Welcome back! Thank you for the amazing responses to part one of the series, which you can find, here. I was blown away with the depth and honesty in all the emails and comments I received. Thank you!
I left off on Friday explaining that a decision had been made, as to whether or not I would try to find my birth mother. I have to take a little step back before explaining that decision; a little more back-story is needed.
I wrote that I had a thousand questions in my mind, and that I felt like there was a piece of myself missing, from my own life. I thought about it all the time. I confess that I am a little Type A, and tend to obsess over things…and this was definitely one of those things. Generally speaking, when I do obsess over something, I work through it and can let it go…but for whatever reason…I couldn’t let this go.
The story about my friend, who had lost her father right after meeting him, definitely came into play.

* [Material supplied]
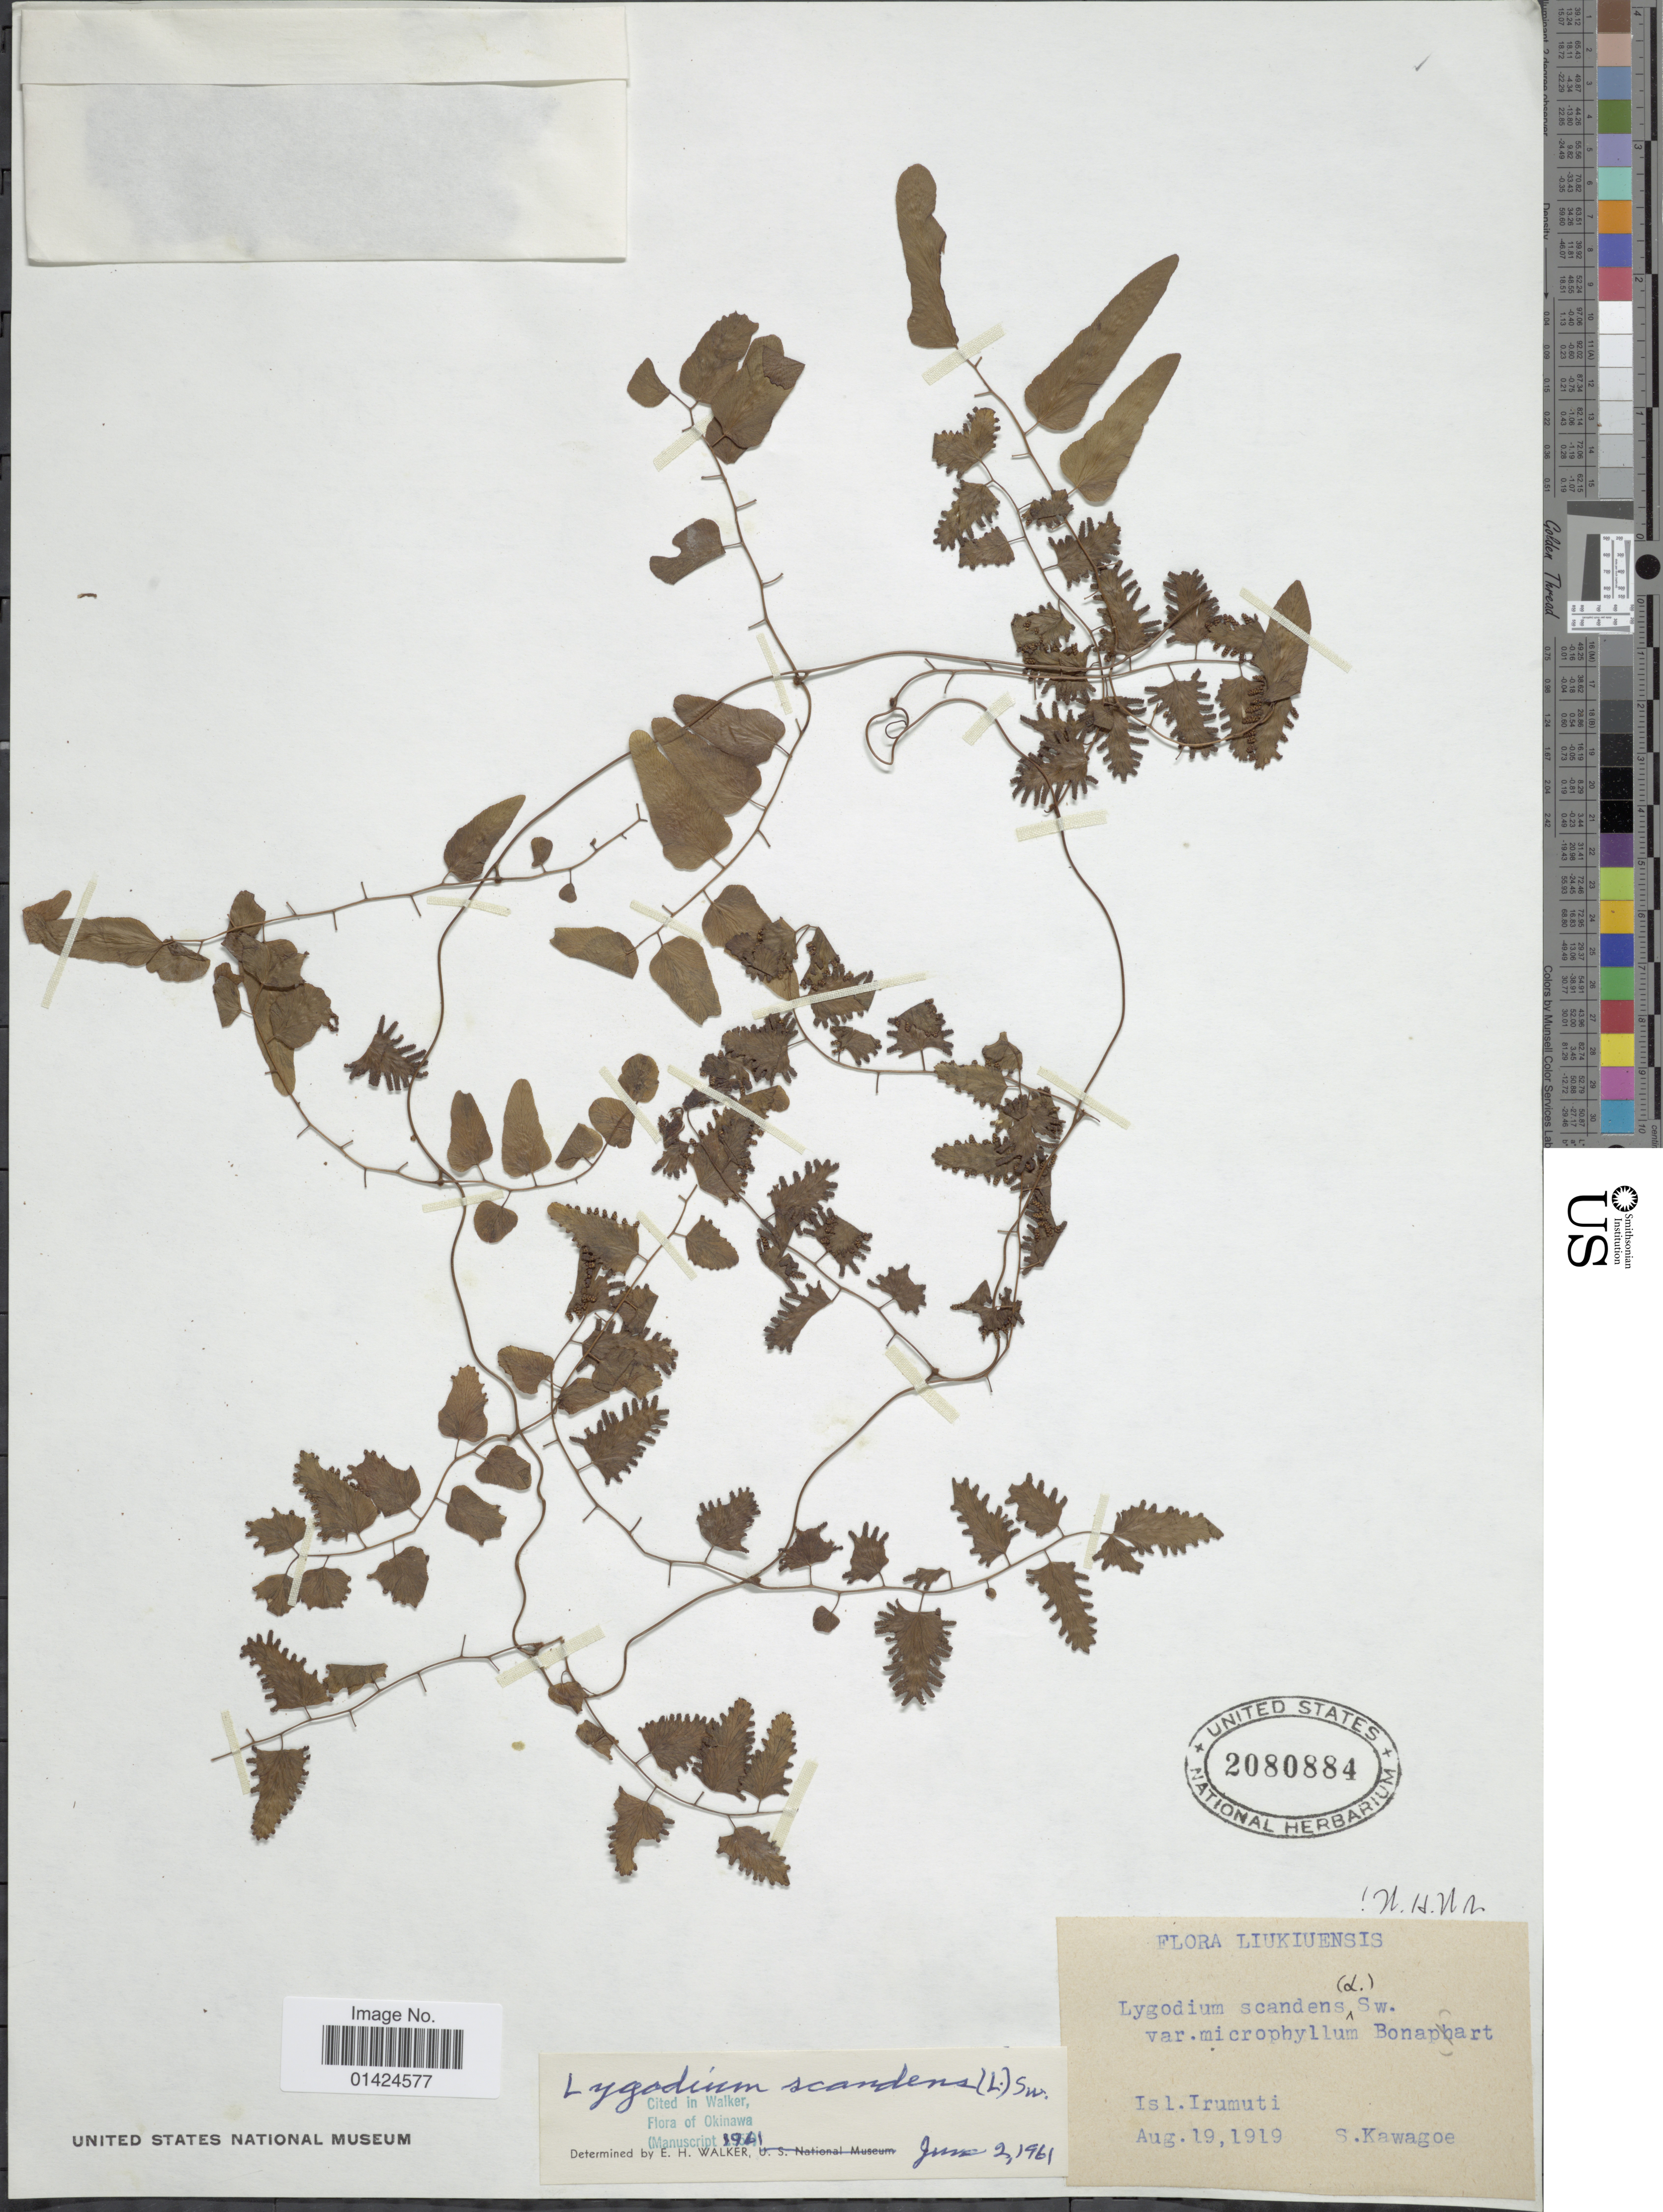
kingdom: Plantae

...

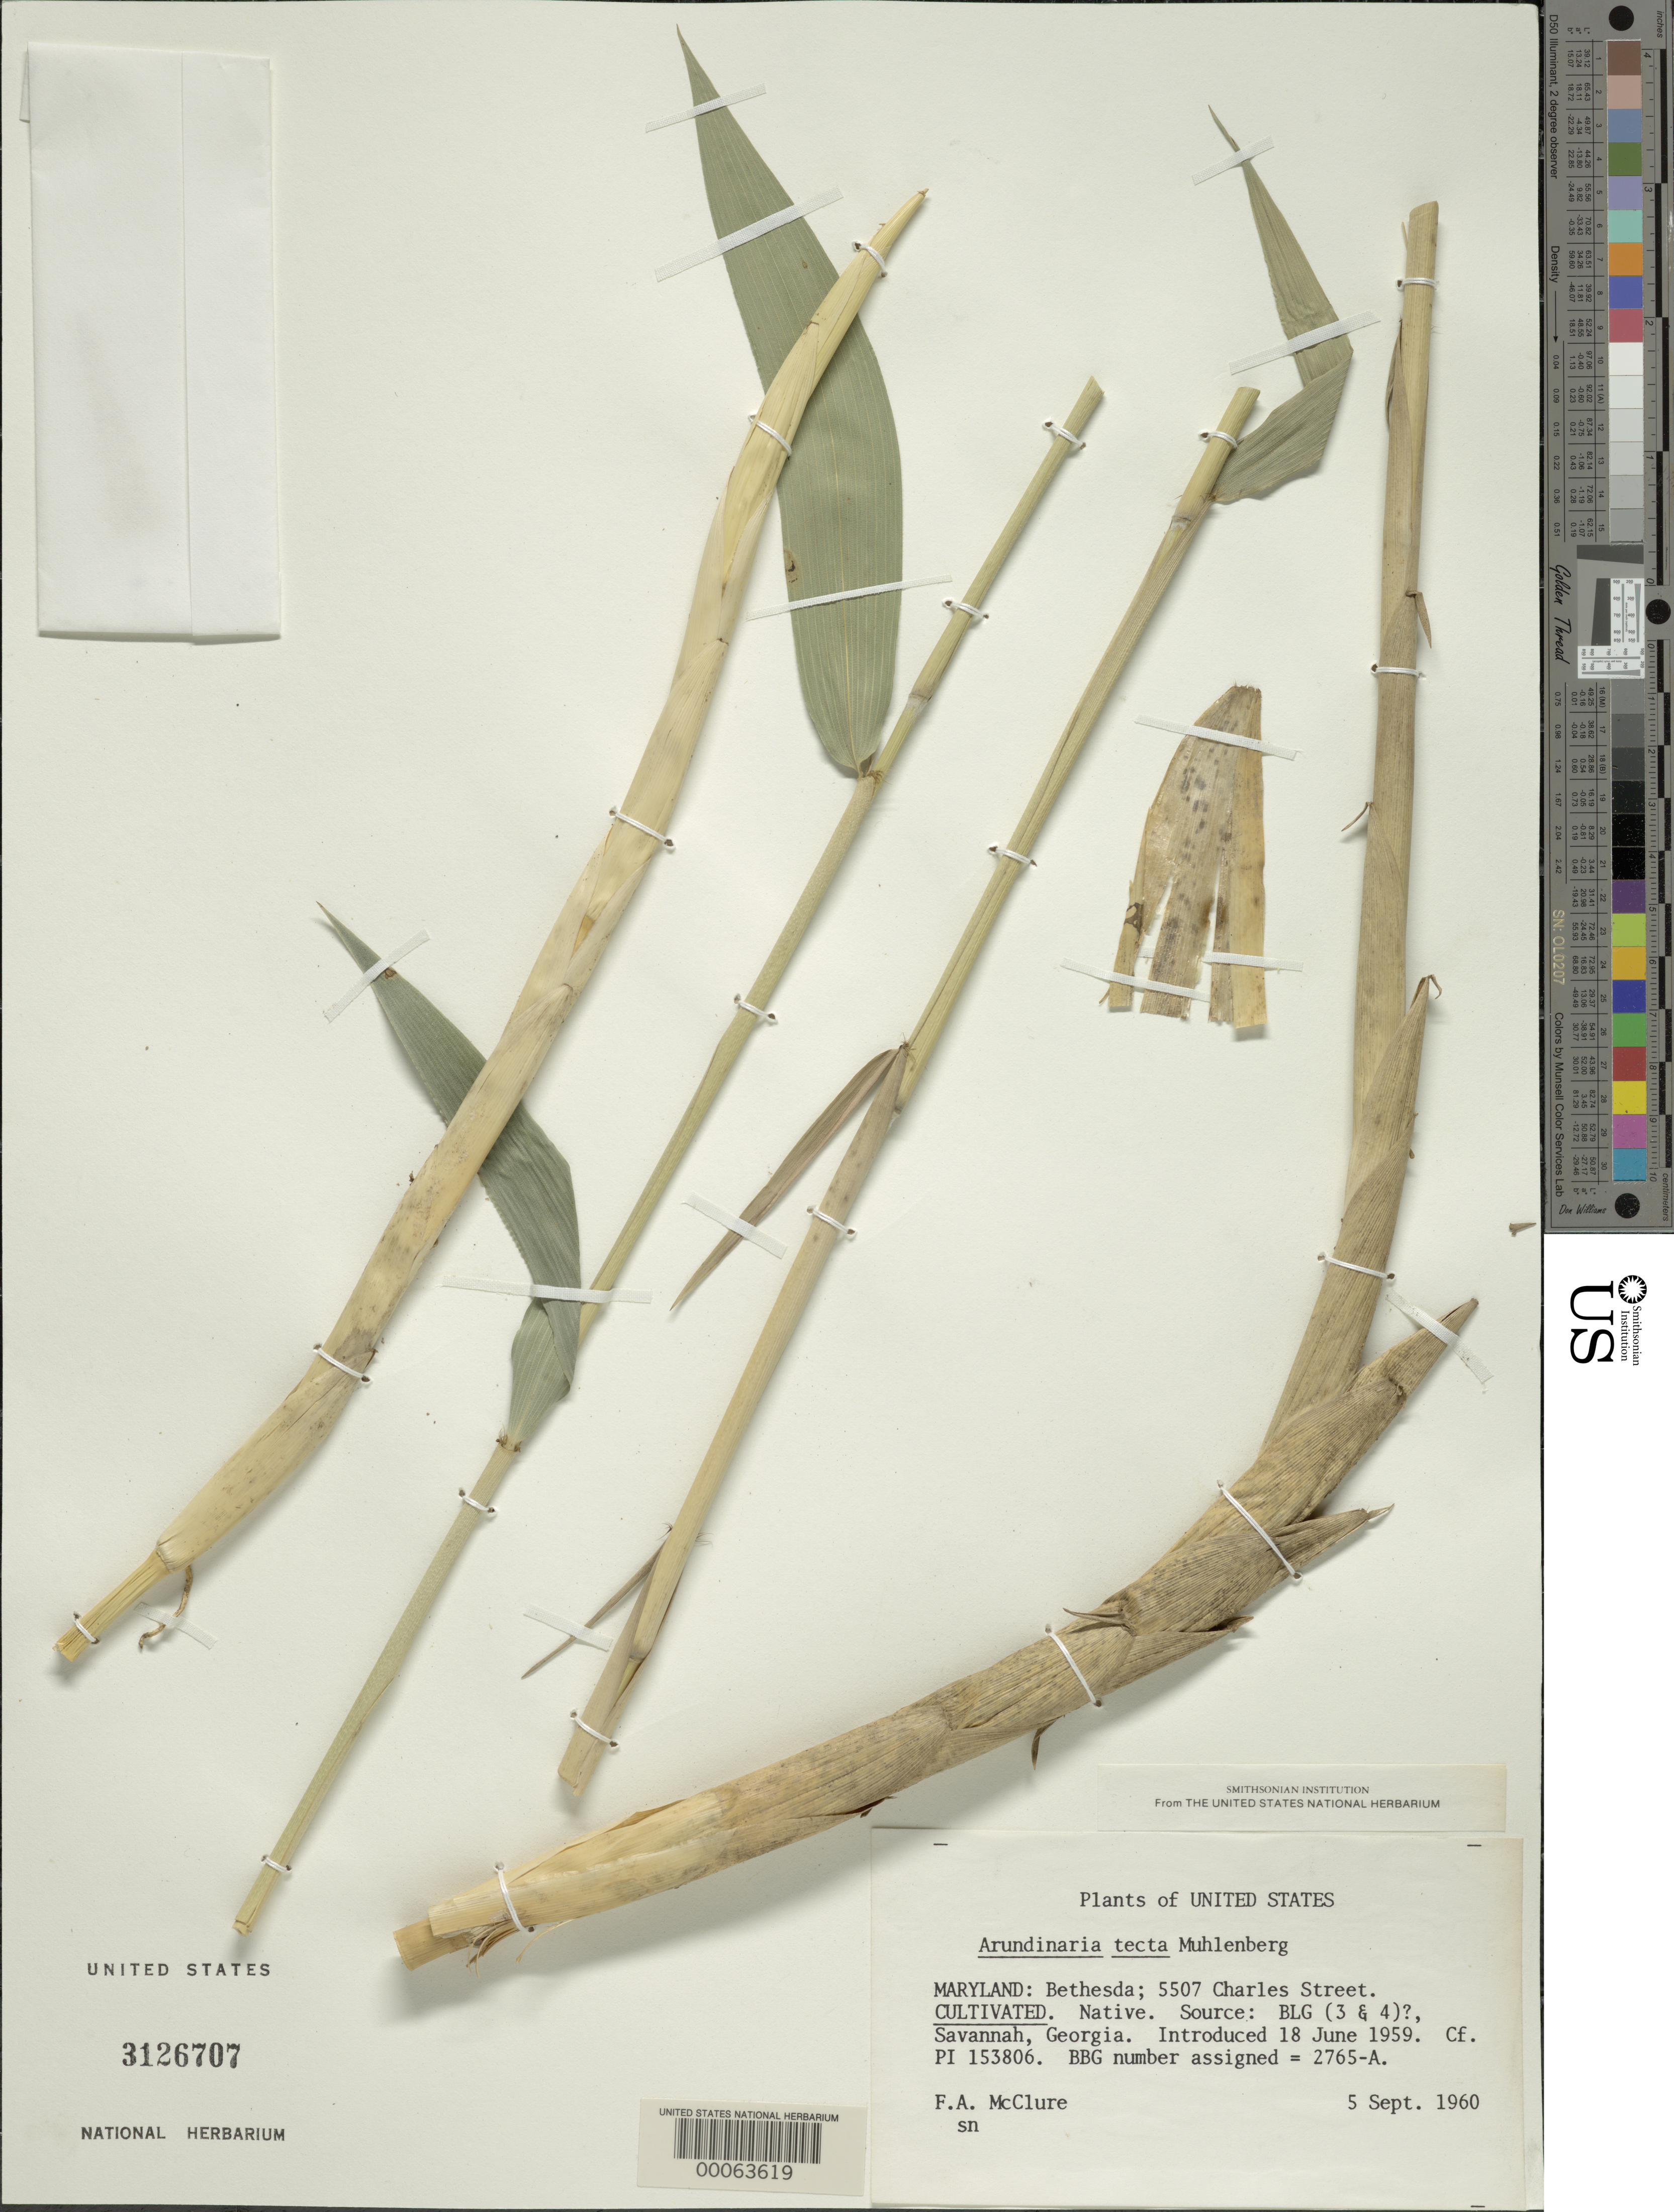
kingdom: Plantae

* [To be done]
Rewrite the post about searching for a birth mother, starting with "I wrote that" and going on through "let this go.", with "fixate" in place of "obsess" each time it appears. The lines aren't needed here.

* [Solved exercise]
I wrote that I had a thousand questions in my mind, and that I felt like there was a piece of myself missing, from my own life. I thought about it all the time. I confess that I am a little Type A, and tend to fixate over things…and this was definitely one of those things. Generally speaking, when I do fixate over something, I work through it and can let it go…but for whatever reason…I couldn’t let this go.